Copy the listing below line for line, leaving out both pictures.
━━━━━ Material provided ━━━━━
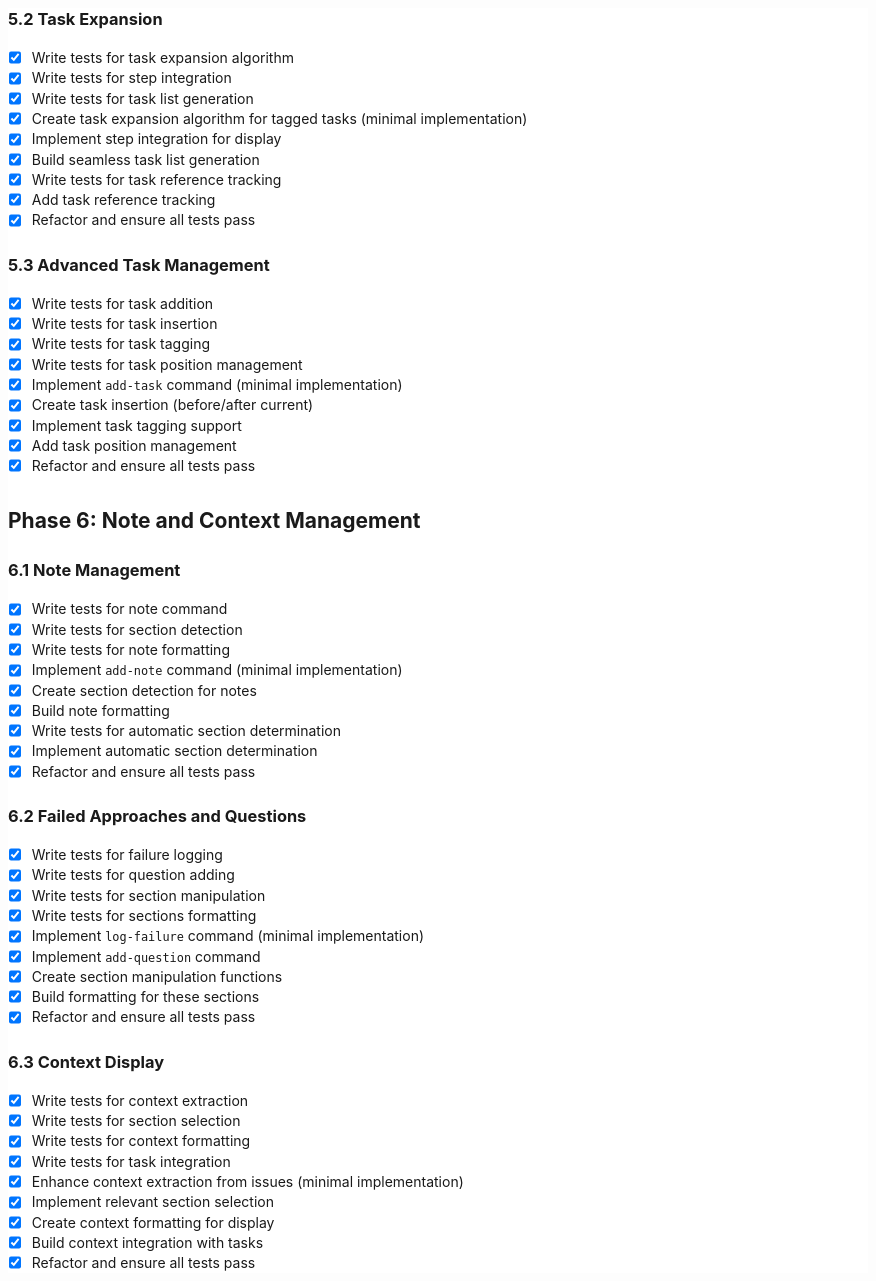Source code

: ### 5.2 Task Expansion
- [x] Write tests for task expansion algorithm
- [x] Write tests for step integration
- [x] Write tests for task list generation
- [x] Create task expansion algorithm for tagged tasks (minimal implementation)
- [x] Implement step integration for display
- [x] Build seamless task list generation
- [x] Write tests for task reference tracking
- [x] Add task reference tracking
- [x] Refactor and ensure all tests pass

### 5.3 Advanced Task Management
- [x] Write tests for task addition
- [x] Write tests for task insertion
- [x] Write tests for task tagging
- [x] Write tests for task position management
- [x] Implement `add-task` command (minimal implementation)
- [x] Create task insertion (before/after current)
- [x] Implement task tagging support
- [x] Add task position management
- [x] Refactor and ensure all tests pass

## Phase 6: Note and Context Management

### 6.1 Note Management
- [x] Write tests for note command
- [x] Write tests for section detection
- [x] Write tests for note formatting
- [x] Implement `add-note` command (minimal implementation)
- [x] Create section detection for notes
- [x] Build note formatting
- [x] Write tests for automatic section determination
- [x] Implement automatic section determination
- [x] Refactor and ensure all tests pass

### 6.2 Failed Approaches and Questions
- [x] Write tests for failure logging
- [x] Write tests for question adding
- [x] Write tests for section manipulation
- [x] Write tests for sections formatting
- [x] Implement `log-failure` command (minimal implementation)
- [x] Implement `add-question` command
- [x] Create section manipulation functions
- [x] Build formatting for these sections
- [x] Refactor and ensure all tests pass

### 6.3 Context Display
- [x] Write tests for context extraction
- [x] Write tests for section selection
- [x] Write tests for context formatting
- [x] Write tests for task integration
- [x] Enhance context extraction from issues (minimal implementation)
- [x] Implement relevant section selection
- [x] Create context formatting for display
- [x] Build context integration with tasks
- [x] Refactor and ensure all tests pass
━━━━━
* [Reply]
Source code

: ### 5.2 Task Expansion
- [x] Write tests for task expansion algorithm
- [x] Write tests for step integration
- [x] Write tests for task list generation
- [x] Create task expansion algorithm for tagged tasks (minimal implementation)
- [x] Implement step integration for display
- [x] Build seamless task list generation
- [x] Write tests for task reference tracking
- [x] Add task reference tracking
- [x] Refactor and ensure all tests pass

### 5.3 Advanced Task Management
- [x] Write tests for task addition
- [x] Write tests for task insertion
- [x] Write tests for task tagging
- [x] Write tests for task position management
- [x] Implement `add-task` command (minimal implementation)
- [x] Create task insertion (before/after current)
- [x] Implement task tagging support
- [x] Add task position management
- [x] Refactor and ensure all tests pass

## Phase 6: Note and Context Management

### 6.1 Note Management
- [x] Write tests for note command
- [x] Write tests for section detection
- [x] Write tests for note formatting
- [x] Implement `add-note` command (minimal implementation)
- [x] Create section detection for notes
- [x] Build note formatting
- [x] Write tests for automatic section determination
- [x] Implement automatic section determination
- [x] Refactor and ensure all tests pass

### 6.2 Failed Approaches and Questions
- [x] Write tests for failure logging
- [x] Write tests for question adding
- [x] Write tests for section manipulation
- [x] Write tests for sections formatting
- [x] Implement `log-failure` command (minimal implementation)
- [x] Implement `add-question` command
- [x] Create section manipulation functions
- [x] Build formatting for these sections
- [x] Refactor and ensure all tests pass

### 6.3 Context Display
- [x] Write tests for context extraction
- [x] Write tests for section selection
- [x] Write tests for context formatting
- [x] Write tests for task integration
- [x] Enhance context extraction from issues (minimal implementation)
- [x] Implement relevant section selection
- [x] Create context formatting for display
- [x] Build context integration with tasks
- [x] Refactor and ensure all tests pass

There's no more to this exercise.